Höhlenforschung: Variables Klima im Untergrund
Schon der Name "Wind Cave" deutet an, dass die Höhlenbesucher hier etwas Besonderes erwartet: "An manchen Stellen strömt die Luft dort so schnell, dass die Haare wehen", berichtet Andreas Pflitsch von der Ruhr-Universität Bochum. Zwar geht in größeren Hallen der gleichen Höhle im US-Bundesstaat South Dakota kaum ein Lüftchen. Die kräftigen Winde in den engen Bereichen aber widersprechen der üblichen Überzeugung, in Höhlen herrsche auf Grund ihres abgeschotteten Daseins ein völlig konstantes Klima. Und die Wind Cave ist kein Einzelfall: Der Leiter der Arbeitsgruppe Höhlen- und U-Bahn-Klimatologie berichtet, dass auch in vielen anderen Höhlen in aller Welt oft viel mehr Variation zu beobachten ist, als es der Begriff "konstantes Klima unter Tage" suggeriert.
Schwache Lüftchen
Unter der Erde wehen die Winde allerdings normalerweise deutlich schwächer als oben. Während an der Oberfläche ein normaler Windmesser ausreicht, um die Luftströmungen zu ermitteln, muss Andreas Pflitsch in Höhlen auf empfindlichere Ultraschallanemometer ausweichen, die mittels Ultraschallsignalen auch Bewegungen von wenigen Zentimetern in der Sekunde noch zuverlässig messen. Der Clou an diesen Geräten ist: Der Ultraschall wird von der Luft mit transportiert – bewegt sich der Luftzug also in die Richtung des ausgesendeten Schalls, kommt der Ton ein wenig früher als bei stehender Luft an. Weht dagegen ein schwacher Wind in Richtung Sender, bremst er entsprechend das Signal ein wenig ab. So lassen sich auch kleine Luftbewegungen exakt vermessen.

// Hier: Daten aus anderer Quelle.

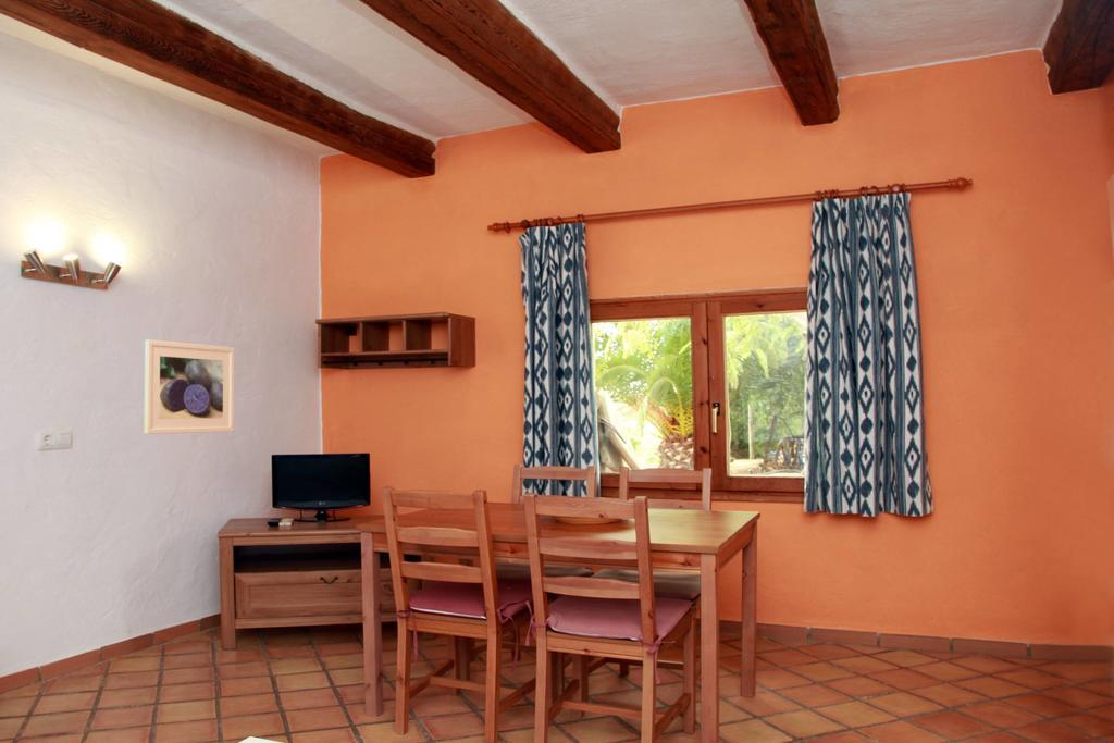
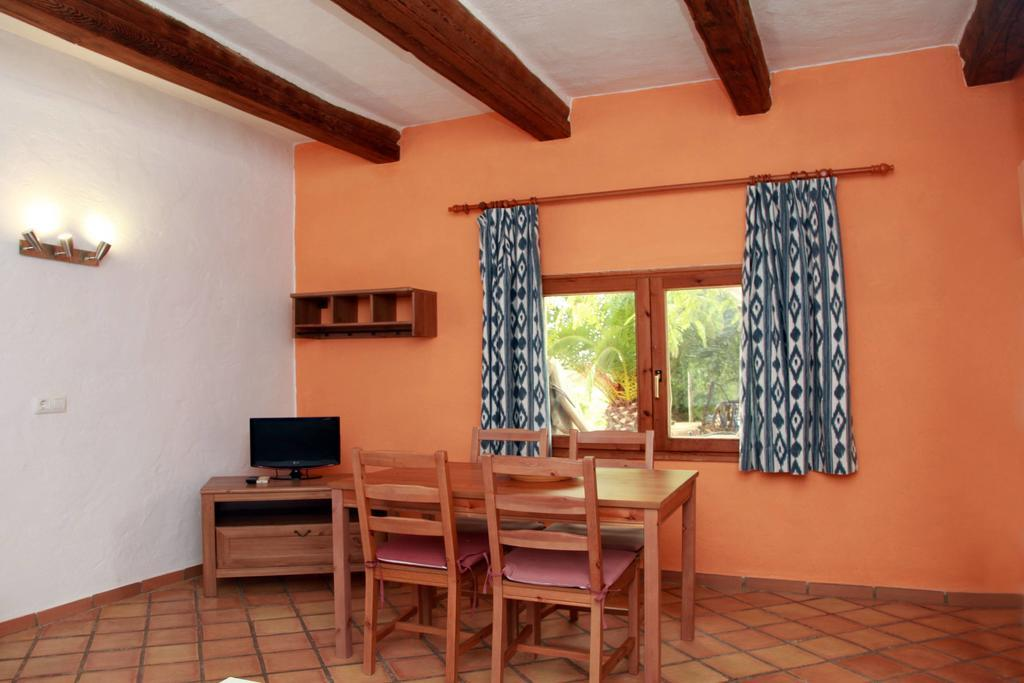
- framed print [144,339,235,435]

Allerdings verändern die Temperatur und die Luftfeuchtigkeit die Schallgeschwindigkeit ebenfalls deutlich. Deshalb werden die Signale abwechselnd hin- und hergeschickt. Bei drei Sender-Empfänger-Paaren im Gerät können die Forscher aus den geringen Geschwindigkeitsunterschieden dann nicht nur das Tempo und die Richtung der Luftbewegung, sondern gleich auch die Temperatur ermitteln.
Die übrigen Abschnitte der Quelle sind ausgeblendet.